Biological Design Graduate Program, School of Biological and Health Systems Engineering, Ira A. Fulton Schools of Engineering, Arizona State University, Tempe, 85287 AZ, USA.


P2X7 purinergic receptor engagement with extracellular ATP induces transmembrane potassium and calcium flux resulting in assembly of the NLRP3 inflammasome in LPS-primed macrophages. The role of potassium and calcium in inflammasome regulation is not well understood, largely due to limitations in existing methods for interrogating potassium in real time. The use of KS6, a novel sensor for selective and sensitive dynamic visualization of intracellular potassium flux in live cells, multiplexed with the intracellular calcium sensor Fluo-4, revealed a coordinated relationship between potassium and calcium. Interestingly, the mitochondrial potassium pool was mobilized in a P2X7 signaling, and ATP dose-dependent manner, suggesting a role for mitochondrial sensing of cytosolic ion perturbation. Through treatment with extracellular potassium we found that potassium efflux was necessary to permit sustained calcium entry, but not transient calcium flux from intracellular stores.
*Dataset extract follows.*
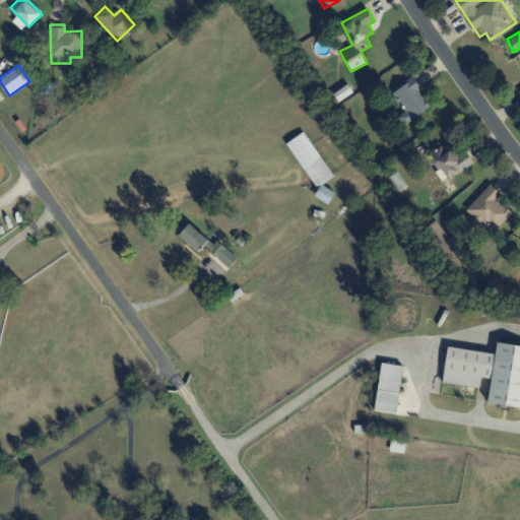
[(403,125),(431,108),(412,78),(390,91),(403,113),(398,116),(403,125)]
Further, intracellular calcium chelation with BAPTA-AM indicated that P2X7-induced potassium depletion was independent of calcium mobilization. This evidence suggests that both potassium efflux and calcium influx are necessary for mitochondrial reactive oxygen generation upstream of NLRP3 inflammasome assembly and pyroptotic cell death. We propose a model wherein potassium efflux is necessary for calcium influx, resulting in mitochondrial reactive oxygen generation to trigger the NLRP3 inflammasome.